# Anyone Use the Milwaukee M12 Inflator?



## pullen0 (Sep 2, 2018)

I already have M12 tools and batteries. It says it comes with a presta valve adapter. I’m looking at this to keep in the truck when I travel for trail rides. You can set the desired pressure to shut off. I’m thinking I’d over inflate a few psi and use my Topeak D2 to bleed down to desired pressure. 

I have a mini frame mounted pump for the trail. Does anyone run tubeless and carry a tube for emergency flat repairs on long trails to get back to your vehicle?


----------



## Lone Rager (Dec 13, 2013)

I have looked at similar, they're pretty cheap, but my decision was to simply use a floor pump (no battery to go dead). I have several and keep one in the back of my vehicle. IDK if these battery inflators push enough air volume to be of much assistance in seating a tubeless tire, but it'd probably better than a floor pump. At home I use an air compressor with a tank which can deliver a high volume of air. Separate air tanks are pretty cheap and you can fill one up to 120psi and take that along in your vehicle if you think you'll be seating tubeless tires. I always carry a spare tube, something to boot the tire, a lever, and mini mtb pump when riding.

Many like CO2, but when you're out, you're out. And CO2 can cause latex based sealants to congeal as it neutralizes the ammonia which keeps the latex fluid.


----------



## Millennial29erGuy (Feb 5, 2017)

I have the dewalt version. I keep it in my car for roadtrips and use it to inflate a 5 gal air tank in my home shop for blowing grease out of bearings and chains etc. 
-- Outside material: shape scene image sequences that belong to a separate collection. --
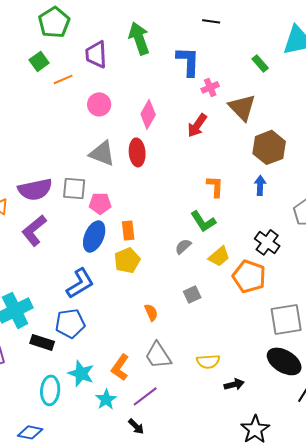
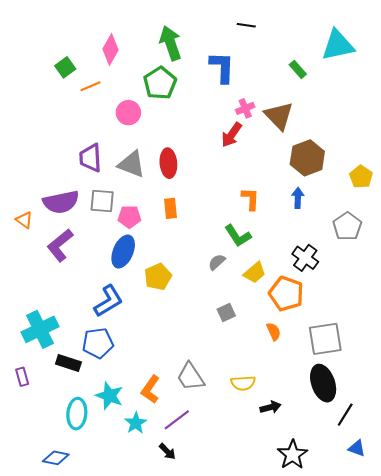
green pentagon: (54, 22) -> (160, 83), moved
purple trapezoid: (96, 54) -> (91, 158), moved
pink cross: (210, 87) -> (245, 108), moved
pink diamond: (148, 114) -> (111, 49), moved
orange rectangle: (128, 230) -> (170, 208), moved
orange semicircle: (151, 312) -> (274, 332), moved
black ellipse: (284, 361) -> (323, 383), turned 40

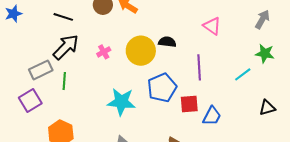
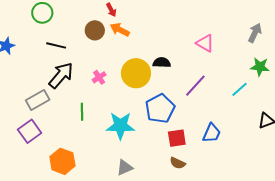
purple line: (199, 67) -> (195, 86), turned 50
green line: (64, 81) -> (82, 112), moved
red square: (189, 104) -> (177, 138), moved

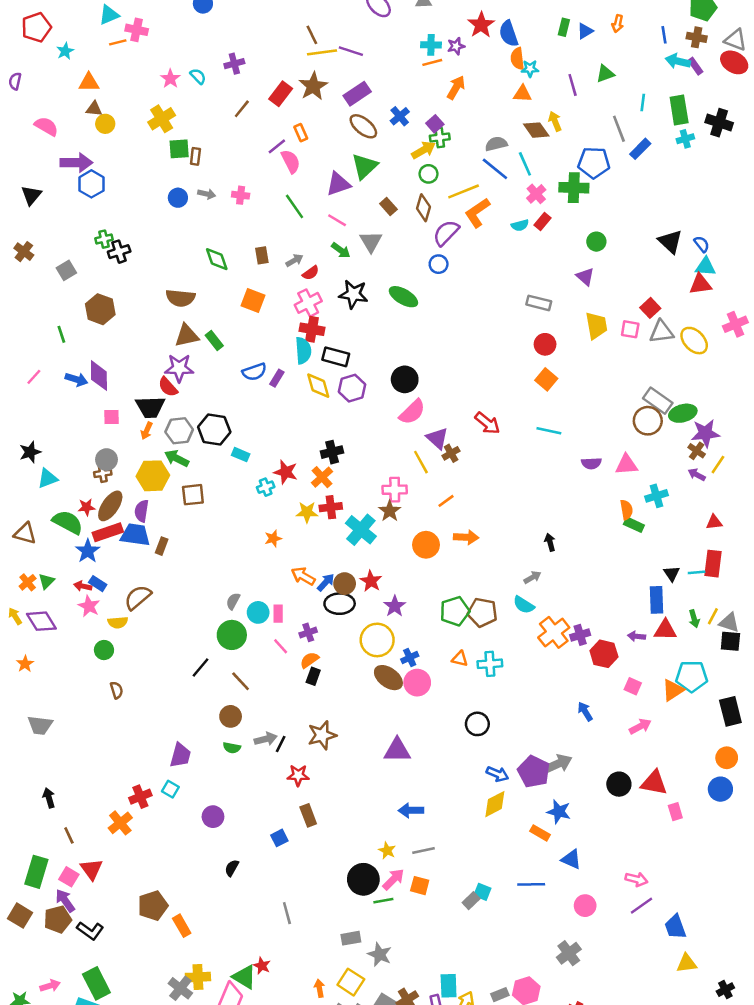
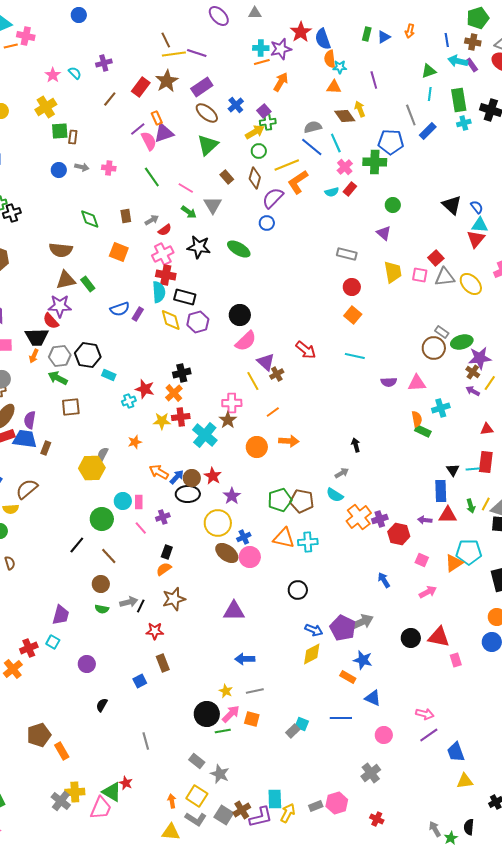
purple star: (456, 46) -> (281, 49), size x1.5
green triangle: (605, 74) -> (429, 71), moved
purple triangle: (338, 184) -> (164, 133), moved
red triangle: (700, 284) -> (476, 239), turned -42
gray rectangle: (658, 401) -> (442, 332), size x0.6
yellow hexagon: (153, 476) -> (92, 468), moved
gray semicircle: (233, 601) -> (103, 454), moved
orange triangle: (460, 659) -> (284, 538), size x1.6
orange semicircle: (309, 660) -> (164, 569), moved
gray rectangle: (351, 938) -> (197, 761), turned 49

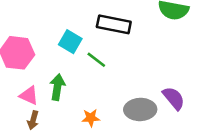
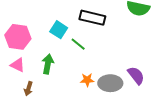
pink triangle: (29, 95) -> (18, 65), moved
orange star: (91, 118) -> (87, 80), moved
It works great for its intended purpose but it does not have a lossless chuck so you need to overinflate and bleed down as you described. 

I intended to see if there is some kind of lossless chuck adapter type thung that could be attached to the end. Do you kniw of anything like that?


----------



## Millennial29erGuy (Feb 5, 2017)

I dont think one of these units would seat a tubeless tire because they have no reservoir tank. I use my 5 gal portable air tank for that with great success.


----------



## koyota93 (Aug 19, 2013)

I used the Milwaukee M12 inflator to seat a Maxxis DHF tire the other day. It went on easy but I think I got lucky. The unit doesn’t have a tank to send continuous high pressure into the tire. It just happened to work out perfect for me.


----------



## Wired29 (Jul 23, 2009)

I use the M12 as I already have a bunch of other M12 tools. It works pretty good but the included presta adapter is crap.

I only carry a tube when I'm on an extra long ride. I have a plug kit but haven't had to use it yet this year (quickly looks for wood to knock on!).


----------



## John232629 (Oct 11, 2005)

I have one and love it. It's what I use for my bikes the most. The gauge is rather accurate to the 1psi. I have managed to 7/8 of my tubeless tires seated with it alone. I ended up getting a presto chuck I just leave on it. I have a presta chuck always threaded on! Prestacycle Big Presta Head - Prestacycle LLC


----------



## ORhvac (Nov 22, 2018)

I have one i keep in my truck and one in my work van. I have used it too seat tires, but it really depends on your tire and rim combination. Some combos are just easier to do. If a combo is giving me a hard time I usually seat the bead with a tube and just break one side. Then reseat with the pump. Other than that, it’s a great pump that I use all the time for my bikes


----------